*Explore the material*:
a) Please repeat a passage of the pandas thread word for word, starting at the words "#Create toy data" and ending after "in dir(df) ))".
b) Decide whether each statement agrees with the pandas thread, answering yes or no and quoting the deciding words from it: (i) the answer states that a DataFrame has a .view() method; (ii) comparing the attributes that do not start with an underscore turned up no differences between df and view; (iii) the answer states that a Series has the .view() method.

---------- Selected text ----------

0

In pandas it is always important to know if something is a view on a DataFrame. I just wanted to know if there is some special attribute or way to distinguish a view from a genuine DataFrame. I tried the following without success (see below)

#Create toy data and a view
df = pd.DataFrame({"foo": [1, 2, 3], "bar": [4, 5, 6]})
view = df[:]

#Check if there are any attributes unique to proper dfs vs views and vice versa
view_vars = set((x for x in dir(view) if not x.startswith("_")))
df_vars = set((x for x in dir(df) if not x.startswith("_")))

view_vars ^ df_vars # no differences

#Repeat check for all attributes (i.e. including attributes with underscore in front)
view_vars = set((x for x in dir(view) ))
df_vars = set((x for x in dir(df) ))

view_vars ^ df_vars # still no differences

#Check numpy base values -> same
df.values.base
view.values.base

Can anyone provide me with some advice on how to programmatically disentangle a view from a genuine (copy of a) DataFrame?

P.Jo
  • 532
  • 3
  • 9

1 Answers1

0

In the code you provided, both df and view are dataframes. That's why they have exactly the same methods and attributes.

df = pd.DataFrame({"foo": [1, 2, 3], "bar": [4, 5, 6]})
view = df[:]
print(type(df))  # <class 'pandas.core.frame.DataFrame'>
print(type(view))  # <class 'pandas.core.frame.DataFrame'>

The DataFrame does not have the method .view(). However the Series has it:

view = df["foo"].view()

print(type(df))  # <class 'pandas.core.frame.DataFrame'>
print(type(view))  # <class 'pandas.core.series.Series'>

view_vars = set((x for x in dir(view) ))

---------- Given information ----------

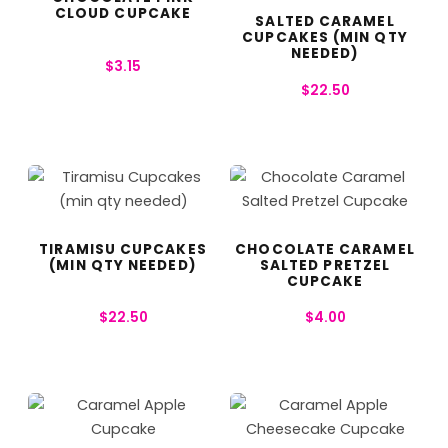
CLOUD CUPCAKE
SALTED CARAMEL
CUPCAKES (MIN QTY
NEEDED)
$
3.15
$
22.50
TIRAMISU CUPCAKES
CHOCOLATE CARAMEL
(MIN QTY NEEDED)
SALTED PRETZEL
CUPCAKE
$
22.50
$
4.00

----------

*Answers to the tasks*:
a)
#Create toy data and a view
df = pd.DataFrame({"foo": [1, 2, 3], "bar": [4, 5, 6]})
view = df[:]

#Check if there are any attributes unique to proper dfs vs views and vice versa
view_vars = set((x for x in dir(view) if not x.startswith("_")))
df_vars = set((x for x in dir(df) if not x.startswith("_")))

view_vars ^ df_vars # no differences

#Repeat check for all attributes (i.e. including attributes with underscore in front)
view_vars = set((x for x in dir(view) ))
df_vars = set((x for x in dir(df) ))

b)
(i) No: "The DataFrame does not have the method .view()."
(ii) Yes: "view_vars ^ df_vars # no differences"
(iii) Yes: "However the Series has it:"